** begin ENTRIES SUPPLIED **

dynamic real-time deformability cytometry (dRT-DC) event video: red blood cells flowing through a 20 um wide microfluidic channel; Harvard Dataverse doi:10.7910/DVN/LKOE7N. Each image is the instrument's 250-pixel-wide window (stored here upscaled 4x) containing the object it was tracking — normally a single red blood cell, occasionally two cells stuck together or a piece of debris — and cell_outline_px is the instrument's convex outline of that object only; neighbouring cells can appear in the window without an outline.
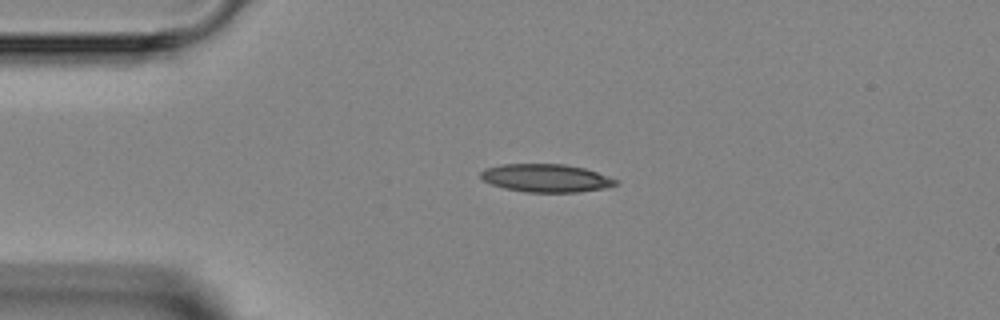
{"species": "Egyptian fruit bat (a non-hibernating species)", "species_latin": "Rousettus aegyptiacus", "temperature_condition": "room temperature", "stored_images_in_passage": 3, "camera_frame_rate_fps": 3000, "um_per_image_px": 0.085, "animal": {"sex": "female"}, "frame": {"image": 1, "passage_image": 3, "time_ms": 2.333, "image_size_px": [1000, 320], "cell_outline_px": [[620, 184], [608, 188], [576, 192], [528, 192], [504, 188], [492, 184], [484, 180], [480, 176], [480, 172], [484, 168], [500, 164], [564, 164], [584, 168], [620, 180]], "centroid_in_image_um": [46.45, 15.13], "position_along_channel_um": 38.5, "area_um2": 22.2}}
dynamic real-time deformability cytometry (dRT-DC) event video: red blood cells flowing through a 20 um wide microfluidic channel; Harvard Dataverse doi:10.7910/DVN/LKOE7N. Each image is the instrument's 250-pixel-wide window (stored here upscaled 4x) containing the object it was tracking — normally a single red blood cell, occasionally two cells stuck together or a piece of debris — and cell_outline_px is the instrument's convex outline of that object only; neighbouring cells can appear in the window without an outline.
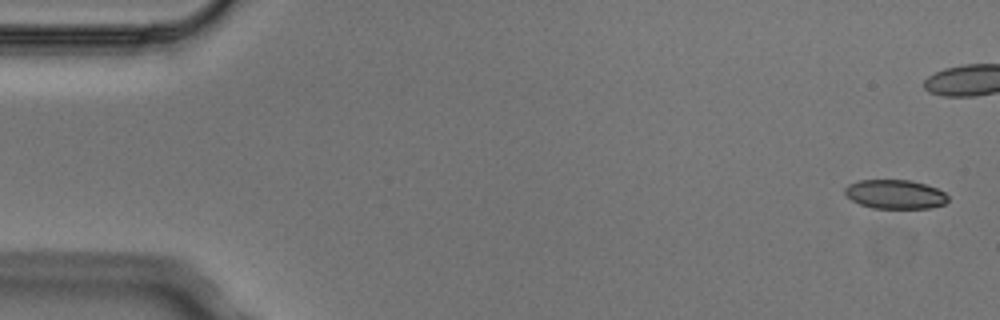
{"species": "Egyptian fruit bat (a non-hibernating species)", "species_latin": "Rousettus aegyptiacus", "temperature_condition": "cold", "stored_images_in_passage": 9, "camera_frame_rate_fps": 3000, "um_per_image_px": 0.085, "animal": {"sex": "male"}, "frame": {"image": 1, "passage_image": 1, "time_ms": 0.0, "image_size_px": [1000, 320], "cell_outline_px": [[948, 200], [944, 204], [928, 208], [872, 208], [860, 204], [852, 200], [844, 192], [844, 188], [848, 184], [860, 180], [908, 180], [924, 184], [936, 188], [944, 192], [948, 196]], "centroid_in_image_um": [76.07, 16.51], "position_along_channel_um": 8.9, "area_um2": 17.34}}
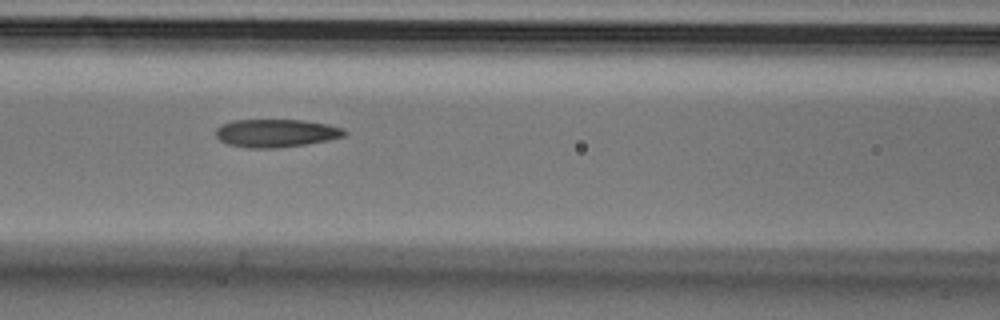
{"frame": {"image": 2, "passage_image": 8, "time_ms": 2.333, "image_size_px": [1000, 320], "cell_outline_px": [[348, 132], [344, 136], [328, 140], [304, 144], [276, 148], [248, 148], [228, 144], [220, 140], [216, 136], [216, 128], [220, 124], [232, 120], [304, 120], [328, 124], [344, 128]], "centroid_in_image_um": [23.46, 11.31], "position_along_channel_um": 143.1, "area_um2": 21.1}}
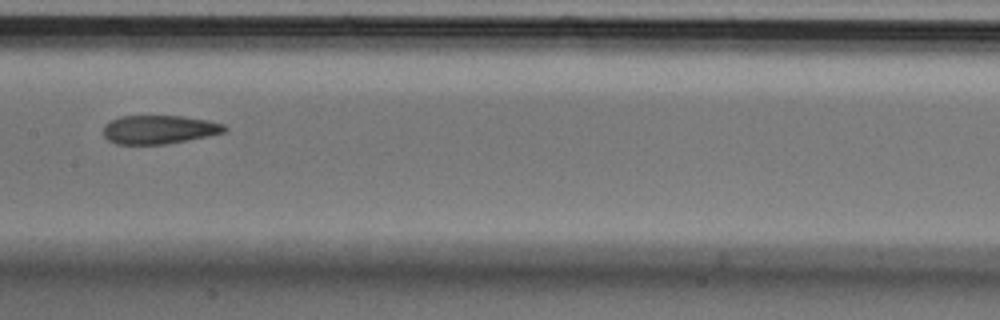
{"frame": {"image": 3, "passage_image": 9, "time_ms": 2.667, "image_size_px": [1000, 320], "cell_outline_px": [[228, 128], [224, 132], [208, 136], [188, 140], [164, 144], [116, 144], [108, 140], [104, 136], [104, 124], [120, 116], [180, 116], [208, 120], [224, 124]], "centroid_in_image_um": [13.52, 11.01], "position_along_channel_um": 193.9, "area_um2": 20.17}}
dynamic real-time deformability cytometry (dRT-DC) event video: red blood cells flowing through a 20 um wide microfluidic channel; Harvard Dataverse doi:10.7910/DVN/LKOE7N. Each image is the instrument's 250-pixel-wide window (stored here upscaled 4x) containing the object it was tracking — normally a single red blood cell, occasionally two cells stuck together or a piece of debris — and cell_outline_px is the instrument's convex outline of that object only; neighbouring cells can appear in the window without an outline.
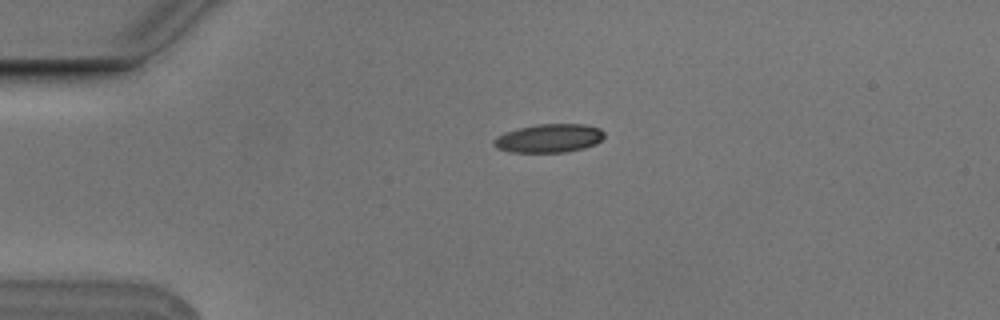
{"species": "Egyptian fruit bat (a non-hibernating species)", "species_latin": "Rousettus aegyptiacus", "temperature_condition": "cold", "stored_images_in_passage": 3, "camera_frame_rate_fps": 3000, "um_per_image_px": 0.085, "animal": {"sex": "male"}, "frame": {"image": 1, "passage_image": 1, "time_ms": 0.0, "image_size_px": [1000, 320], "cell_outline_px": [[604, 136], [596, 144], [584, 148], [564, 152], [512, 152], [496, 148], [492, 144], [492, 140], [496, 136], [504, 132], [516, 128], [536, 124], [584, 124], [600, 128], [604, 132]], "centroid_in_image_um": [46.63, 11.74], "position_along_channel_um": 38.4, "area_um2": 18.55}}
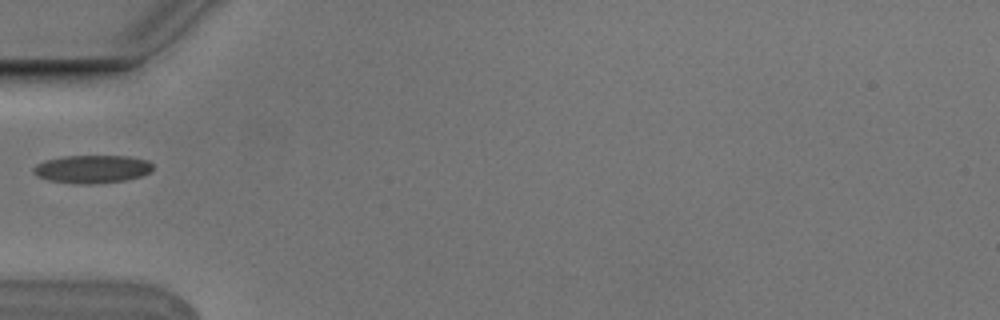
{"frame": {"image": 2, "passage_image": 2, "time_ms": 0.333, "image_size_px": [1000, 320], "cell_outline_px": [[152, 168], [148, 172], [140, 176], [124, 180], [96, 184], [72, 184], [48, 180], [36, 176], [32, 172], [32, 168], [36, 164], [44, 160], [64, 156], [128, 156], [148, 160], [152, 164]], "centroid_in_image_um": [7.76, 14.37], "position_along_channel_um": 77.2, "area_um2": 19.65}}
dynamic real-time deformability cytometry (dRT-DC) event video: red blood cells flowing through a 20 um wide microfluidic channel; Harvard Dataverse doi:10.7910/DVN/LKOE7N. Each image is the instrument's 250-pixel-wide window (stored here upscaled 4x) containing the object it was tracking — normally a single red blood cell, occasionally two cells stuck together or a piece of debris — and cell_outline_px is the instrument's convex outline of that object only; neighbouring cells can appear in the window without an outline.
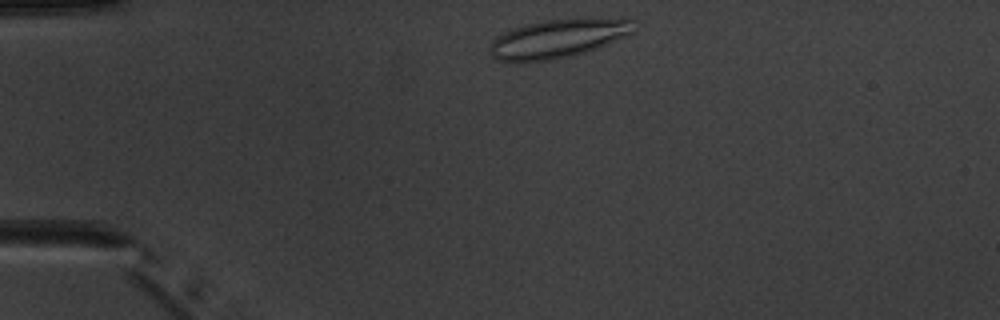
{"species": "common noctule bat (a hibernating species)", "species_latin": "Nyctalus noctula", "temperature_condition": "warm", "stored_images_in_passage": 2, "camera_frame_rate_fps": 3000, "um_per_image_px": 0.085, "animal": {"sex": "male", "body_mass_g": 20.1, "forearm_length_mm": 53.5}, "frame": {"image": 1, "passage_image": 1, "time_ms": 0.0, "image_size_px": [1000, 320], "cell_outline_px": [[636, 32], [596, 48], [572, 56], [552, 60], [496, 60], [488, 52], [488, 48], [492, 40], [504, 32], [528, 24], [548, 20], [632, 16]], "centroid_in_image_um": [47.54, 3.24], "position_along_channel_um": 37.5, "area_um2": 32.43}}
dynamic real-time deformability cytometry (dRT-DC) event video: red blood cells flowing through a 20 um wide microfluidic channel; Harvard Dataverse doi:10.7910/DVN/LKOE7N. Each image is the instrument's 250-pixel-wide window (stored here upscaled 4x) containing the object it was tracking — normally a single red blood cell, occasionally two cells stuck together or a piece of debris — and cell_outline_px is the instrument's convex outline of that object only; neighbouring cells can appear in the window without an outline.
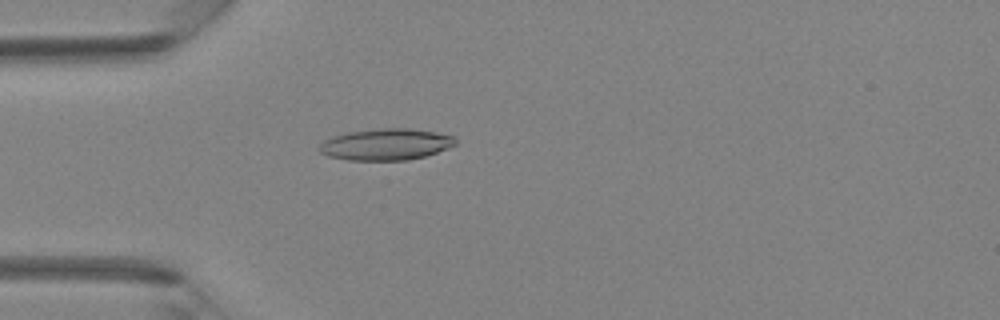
{"species": "Egyptian fruit bat (a non-hibernating species)", "species_latin": "Rousettus aegyptiacus", "temperature_condition": "room temperature", "stored_images_in_passage": 41, "camera_frame_rate_fps": 3000, "um_per_image_px": 0.085, "animal": {"sex": "female"}, "frame": {"image": 1, "passage_image": 12, "time_ms": 3.667, "image_size_px": [1000, 320], "cell_outline_px": [[456, 144], [448, 148], [424, 156], [408, 160], [348, 160], [328, 156], [320, 152], [316, 148], [324, 140], [332, 136], [348, 132], [380, 128], [408, 128], [436, 132], [452, 136], [456, 140]], "centroid_in_image_um": [32.76, 12.27], "position_along_channel_um": 52.2, "area_um2": 24.97}}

** end ENTRIES SUPPLIED **

▶ [WHAT YOU NEED TO DO]: Please transcribe the material above exactly as written. Leave the pictures out.

▶ [TASK RESPONSE]:
dynamic real-time deformability cytometry (dRT-DC) event video: red blood cells flowing through a 20 um wide microfluidic channel; Harvard Dataverse doi:10.7910/DVN/LKOE7N. Each image is the instrument's 250-pixel-wide window (stored here upscaled 4x) containing the object it was tracking — normally a single red blood cell, occasionally two cells stuck together or a piece of debris — and cell_outline_px is the instrument's convex outline of that object only; neighbouring cells can appear in the window without an outline.
{"species": "Egyptian fruit bat (a non-hibernating species)", "species_latin": "Rousettus aegyptiacus", "temperature_condition": "room temperature", "stored_images_in_passage": 3, "camera_frame_rate_fps": 3000, "um_per_image_px": 0.085, "animal": {"sex": "female"}, "frame": {"image": 1, "passage_image": 3, "time_ms": 2.333, "image_size_px": [1000, 320], "cell_outline_px": [[620, 184], [608, 188], [576, 192], [528, 192], [504, 188], [492, 184], [484, 180], [480, 176], [480, 172], [484, 168], [500, 164], [564, 164], [584, 168], [620, 180]], "centroid_in_image_um": [46.45, 15.13], "position_along_channel_um": 38.5, "area_um2": 22.2}}
dynamic real-time deformability cytometry (dRT-DC) event video: red blood cells flowing through a 20 um wide microfluidic channel; Harvard Dataverse doi:10.7910/DVN/LKOE7N. Each image is the instrument's 250-pixel-wide window (stored here upscaled 4x) containing the object it was tracking — normally a single red blood cell, occasionally two cells stuck together or a piece of debris — and cell_outline_px is the instrument's convex outline of that object only; neighbouring cells can appear in the window without an outline.
{"species": "Egyptian fruit bat (a non-hibernating species)", "species_latin": "Rousettus aegyptiacus", "temperature_condition": "cold", "stored_images_in_passage": 9, "camera_frame_rate_fps": 3000, "um_per_image_px": 0.085, "animal": {"sex": "male"}, "frame": {"image": 1, "passage_image": 1, "time_ms": 0.0, "image_size_px": [1000, 320], "cell_outline_px": [[948, 200], [944, 204], [928, 208], [872, 208], [860, 204], [852, 200], [844, 192], [844, 188], [848, 184], [860, 180], [908, 180], [924, 184], [936, 188], [944, 192], [948, 196]], "centroid_in_image_um": [76.07, 16.51], "position_along_channel_um": 8.9, "area_um2": 17.34}}
{"frame": {"image": 2, "passage_image": 8, "time_ms": 2.333, "image_size_px": [1000, 320], "cell_outline_px": [[348, 132], [344, 136], [328, 140], [304, 144], [276, 148], [248, 148], [228, 144], [220, 140], [216, 136], [216, 128], [220, 124], [232, 120], [304, 120], [328, 124], [344, 128]], "centroid_in_image_um": [23.46, 11.31], "position_along_channel_um": 143.1, "area_um2": 21.1}}
{"frame": {"image": 3, "passage_image": 9, "time_ms": 2.667, "image_size_px": [1000, 320], "cell_outline_px": [[228, 128], [224, 132], [208, 136], [188, 140], [164, 144], [116, 144], [108, 140], [104, 136], [104, 124], [120, 116], [180, 116], [208, 120], [224, 124]], "centroid_in_image_um": [13.52, 11.01], "position_along_channel_um": 193.9, "area_um2": 20.17}}
dynamic real-time deformability cytometry (dRT-DC) event video: red blood cells flowing through a 20 um wide microfluidic channel; Harvard Dataverse doi:10.7910/DVN/LKOE7N. Each image is the instrument's 250-pixel-wide window (stored here upscaled 4x) containing the object it was tracking — normally a single red blood cell, occasionally two cells stuck together or a piece of debris — and cell_outline_px is the instrument's convex outline of that object only; neighbouring cells can appear in the window without an outline.
{"species": "Egyptian fruit bat (a non-hibernating species)", "species_latin": "Rousettus aegyptiacus", "temperature_condition": "cold", "stored_images_in_passage": 3, "camera_frame_rate_fps": 3000, "um_per_image_px": 0.085, "animal": {"sex": "male"}, "frame": {"image": 1, "passage_image": 1, "time_ms": 0.0, "image_size_px": [1000, 320], "cell_outline_px": [[604, 136], [596, 144], [584, 148], [564, 152], [512, 152], [496, 148], [492, 144], [492, 140], [496, 136], [504, 132], [516, 128], [536, 124], [584, 124], [600, 128], [604, 132]], "centroid_in_image_um": [46.63, 11.74], "position_along_channel_um": 38.4, "area_um2": 18.55}}
{"frame": {"image": 2, "passage_image": 2, "time_ms": 0.333, "image_size_px": [1000, 320], "cell_outline_px": [[152, 168], [148, 172], [140, 176], [124, 180], [96, 184], [72, 184], [48, 180], [36, 176], [32, 172], [32, 168], [36, 164], [44, 160], [64, 156], [128, 156], [148, 160], [152, 164]], "centroid_in_image_um": [7.76, 14.37], "position_along_channel_um": 77.2, "area_um2": 19.65}}
dynamic real-time deformability cytometry (dRT-DC) event video: red blood cells flowing through a 20 um wide microfluidic channel; Harvard Dataverse doi:10.7910/DVN/LKOE7N. Each image is the instrument's 250-pixel-wide window (stored here upscaled 4x) containing the object it was tracking — normally a single red blood cell, occasionally two cells stuck together or a piece of debris — and cell_outline_px is the instrument's convex outline of that object only; neighbouring cells can appear in the window without an outline.
{"species": "common noctule bat (a hibernating species)", "species_latin": "Nyctalus noctula", "temperature_condition": "warm", "stored_images_in_passage": 2, "camera_frame_rate_fps": 3000, "um_per_image_px": 0.085, "animal": {"sex": "male", "body_mass_g": 20.1, "forearm_length_mm": 53.5}, "frame": {"image": 1, "passage_image": 1, "time_ms": 0.0, "image_size_px": [1000, 320], "cell_outline_px": [[636, 32], [596, 48], [572, 56], [552, 60], [496, 60], [488, 52], [488, 48], [492, 40], [504, 32], [528, 24], [548, 20], [632, 16]], "centroid_in_image_um": [47.54, 3.24], "position_along_channel_um": 37.5, "area_um2": 32.43}}
dynamic real-time deformability cytometry (dRT-DC) event video: red blood cells flowing through a 20 um wide microfluidic channel; Harvard Dataverse doi:10.7910/DVN/LKOE7N. Each image is the instrument's 250-pixel-wide window (stored here upscaled 4x) containing the object it was tracking — normally a single red blood cell, occasionally two cells stuck together or a piece of debris — and cell_outline_px is the instrument's convex outline of that object only; neighbouring cells can appear in the window without an outline.
{"species": "Egyptian fruit bat (a non-hibernating species)", "species_latin": "Rousettus aegyptiacus", "temperature_condition": "room temperature", "stored_images_in_passage": 41, "camera_frame_rate_fps": 3000, "um_per_image_px": 0.085, "animal": {"sex": "female"}, "frame": {"image": 1, "passage_image": 12, "time_ms": 3.667, "image_size_px": [1000, 320], "cell_outline_px": [[456, 144], [448, 148], [424, 156], [408, 160], [348, 160], [328, 156], [320, 152], [316, 148], [324, 140], [332, 136], [348, 132], [380, 128], [408, 128], [436, 132], [452, 136], [456, 140]], "centroid_in_image_um": [32.76, 12.27], "position_along_channel_um": 52.2, "area_um2": 24.97}}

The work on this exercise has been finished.